The North Korean Human Rights Act of 2004, which cleared its final legislative hurdle in Washington on Monday, "rendered the dialogue and negotiations for solving the nuclear issue meaningless", said the North Korean Foreign Ministry.
"This has deprived the DPRK of any justification to deal with the US, to say nothing of the reason for holding the six-party talks for settling the nuclear issue," the ministry said in an overnight statement published by the official KCNA news agency.
North Korea, whose official title is the Democratic People's Republic of Korea (DPRK), has kept the world guessing about whether it intends to attend another round of talks on its nuclear ambitions with the United States, China, Japan, Russia and South Korea.
The parties to talks aimed at ending a two-year impasse over its nuclear programmes failed to hold a planned fourth round of negotiations in September.
The North is being urged to scrap all its nuclear programmes in exchange for security guarantees and energy aid.
With Democratic challenger John Kerry differing with President George W. Bush on calls for direct talks with North Korea, analysts say Pyongyang is awaiting the result of next month's US presidential election.
US Ambassador to South Korea Christopher Hill said North Korea should not wait for the election.
"I think they need to understand that whoever is elected president, there is absolutely no tolerance for dealing with a country that maintains nuclear weapons programmes," Hill said in a speech in Seoul on Tuesday.
"I would hope that they would not waste more time and would figure out a way to negotiate it," he said. The foreign ministry repeated a frequent North Korean threat to accelerate its arms build-up, saying the human rights law gave Pyongyang "no option but to put spurs to increasing the deterrent force to counter the US by force to the last".
"It is nothing strange that the US is hell bent on its hostile Korea policy," KCNA said.
Last week, North Korean Vice Foreign Minister Choe Su-hon reiterated that his country had weaponised the fuel from 8,000 reprocessed spent fuel rods that experts say could raise Pyongyang's nuclear cache from one or two bombs to eight.
The North Korean human rights legislation unanimously passed the US House of Representatives in July and cleared the Senate unopposed with slight revisions two months later. Monday's House approval of the revisions prepares the act for Bush's signature.

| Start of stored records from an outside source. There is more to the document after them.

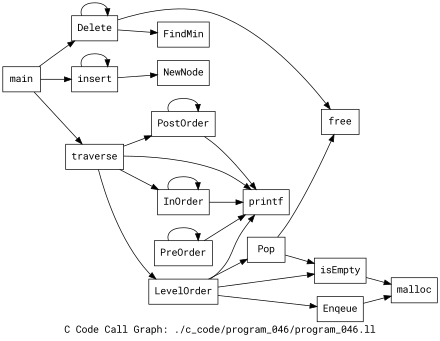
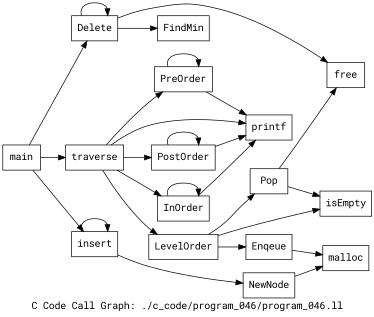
  digraph {
    fontname="Roboto Mono"
    label="C Code Call Graph: ./c_code/program_046/program_046.ll"
    rankdir=LR
    node [fontname="Roboto Mono" shape=record]
    edge [fontname="Roboto Mono"]
    n1 [label="{isEmpty}"]
    n2 [label="{Pop}"]
    n3 [label="{free}"]
    n4 [label="{Enqeue}"]
    n5 [label="{malloc}"]
    n6 [label="{NewNode}"]
    n7 [label="{PostOrder}"]
    n8 [label="{printf}"]
    n9 [label="{FindMin}"]
    n10 [label="{LevelOrder}"]
    n11 [label="{Delete}"]
    n12 [label="{InOrder}"]
    n13 [label="{PreOrder}"]
    n14 [label="{insert}"]
    n15 [label="{traverse}"]
    n16 [label="{main}"]
    n2 -> n1
    n2 -> n3
    n4 -> n5
-   n1 -> n5
+   n6 -> n5
    n7 -> n7
    n7 -> n8
    n10 -> n1
    n10 -> n2
    n10 -> n4
-   n10 -> n8
    n11 -> n3
    n11 -> n9
    n11 -> n11
    n12 -> n8
    n12 -> n12
    n13 -> n8
    n13 -> n13
    n14 -> n6
    n14 -> n14
    n15 -> n7
    n15 -> n8
    n15 -> n10
    n15 -> n12
+   n15 -> n13
    n16 -> n11
    n16 -> n14
    n16 -> n15
  }
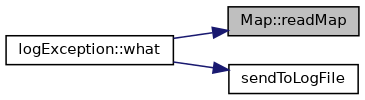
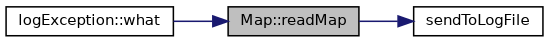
  digraph {
    rankdir=LR
    node [color=black fillcolor=white fontname=Helvetica fontsize=10 shape=record style=filled]
    edge [color=midnightblue fontname=Helvetica fontsize=10 labelfontname=Helvetica labelfontsize=10 style=solid]
    n1 [fillcolor=grey75 fontcolor=black height=0.2 label="Map::readMap" width=0.4]
    n2 [height=0.2 label=sendToLogFile width=0.4]
    n3 [height=0.2 label="logException::what" width=0.4]
-   n3 -> n2
+   n1 -> n2
    n3 -> n1
  }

The legislation calls for the expansion of human rights for North Korea's 22 million citizens and allots funds to support refugees who have fled hunger and repression in the North.
The North Korean Foreign Ministry denounced the law as "full of anti-DPRK poisonous clauses".
Last month, British Foreign Office minister Bill Rammell returned from a trip to North Korea saying government officials had said Pyongyang put a lower priority on human rights than the West.
Rammell said he urged Pyongyang to allow a visit by the UN special rapporteur for North Korea to investigate persistent reports of vast forced labour camps, torture and other abuses.